Of the solution of the Stone compounded.
THe Philosophers moreouer haue taken great paines in dissoluing, that the body and soule might the better be incorporate, for all those things that are together in contrition, assation, and rigation, haue a certaine affinitie and alliance betweene themselues, so that the fire may spoyle the weaker of nature, till it vtterly fade and vanish away, as also it again returneth vpon the stronger parts, vntil the bodie remaine without the Soule. But when they are thus dissolued and congealed, they take the parts one with another, as well great as small, and incorporate them well together, till they be conuerted and changed into one and the same thing. And when this is done, the fire taketh from the Soule as much as from the body, neither more nor lesse, and this is the cause of perfection. For this cause it is necessary (teaching the composition of Elixir) to afford one chapter for expounding the solution of simple bodyes and soules, because bodyes doo not enter into soules, but do rather withhold and hinder them from sublimatiõ, fixation, retention, commistion, and the like operations, except mundification go before.

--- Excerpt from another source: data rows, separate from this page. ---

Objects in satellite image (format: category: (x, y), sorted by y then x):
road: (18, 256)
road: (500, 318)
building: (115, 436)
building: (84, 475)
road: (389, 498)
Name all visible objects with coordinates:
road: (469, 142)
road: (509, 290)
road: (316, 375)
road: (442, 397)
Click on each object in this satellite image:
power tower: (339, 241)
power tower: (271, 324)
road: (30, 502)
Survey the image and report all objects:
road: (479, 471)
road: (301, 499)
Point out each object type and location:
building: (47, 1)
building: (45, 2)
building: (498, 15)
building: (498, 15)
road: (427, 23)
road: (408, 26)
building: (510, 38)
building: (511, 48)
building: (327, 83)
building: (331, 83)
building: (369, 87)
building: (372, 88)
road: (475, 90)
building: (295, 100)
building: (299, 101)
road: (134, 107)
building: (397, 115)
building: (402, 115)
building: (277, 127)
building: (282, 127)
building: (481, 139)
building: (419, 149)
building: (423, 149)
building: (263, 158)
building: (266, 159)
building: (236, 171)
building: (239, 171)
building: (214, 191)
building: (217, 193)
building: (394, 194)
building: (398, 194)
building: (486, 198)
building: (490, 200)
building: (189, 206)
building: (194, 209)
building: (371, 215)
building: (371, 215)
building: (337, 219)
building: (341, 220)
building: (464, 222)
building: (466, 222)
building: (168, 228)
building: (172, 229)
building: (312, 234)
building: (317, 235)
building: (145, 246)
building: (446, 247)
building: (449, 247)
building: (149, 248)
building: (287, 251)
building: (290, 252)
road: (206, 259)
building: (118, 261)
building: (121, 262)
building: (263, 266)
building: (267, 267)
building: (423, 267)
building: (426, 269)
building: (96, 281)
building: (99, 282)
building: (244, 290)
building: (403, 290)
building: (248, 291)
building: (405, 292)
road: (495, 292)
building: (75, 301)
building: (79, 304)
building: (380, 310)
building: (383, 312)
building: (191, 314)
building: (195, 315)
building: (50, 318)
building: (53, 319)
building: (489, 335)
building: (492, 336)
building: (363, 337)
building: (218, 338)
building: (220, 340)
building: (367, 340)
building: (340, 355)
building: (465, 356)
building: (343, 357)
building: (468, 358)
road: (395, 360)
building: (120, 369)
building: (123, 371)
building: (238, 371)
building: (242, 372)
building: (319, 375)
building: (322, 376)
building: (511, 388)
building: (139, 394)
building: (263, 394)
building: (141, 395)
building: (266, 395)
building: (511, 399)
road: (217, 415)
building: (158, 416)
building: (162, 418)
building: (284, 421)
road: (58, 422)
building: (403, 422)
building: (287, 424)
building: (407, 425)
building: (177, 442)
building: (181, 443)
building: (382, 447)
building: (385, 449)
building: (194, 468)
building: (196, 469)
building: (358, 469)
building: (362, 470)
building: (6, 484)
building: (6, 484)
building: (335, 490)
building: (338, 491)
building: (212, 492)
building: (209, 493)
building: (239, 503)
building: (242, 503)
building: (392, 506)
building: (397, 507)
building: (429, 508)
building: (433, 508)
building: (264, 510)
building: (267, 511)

And thou shalt know, that solution is after one of these two wayes: for either it extracteth the inward parts of things vnto their Superficies, and this is solution (an example whereof thou hast in Siluer that seemeth cold and drie, but being dissolued, and that his inwards appeare, it is found hot and moyst) or else it is to purchase to a body an accidentall moysture, which it had not before, and to adde hereunto his owne humiditie, whereby his parts may be dissolued, and this likewise is called solution.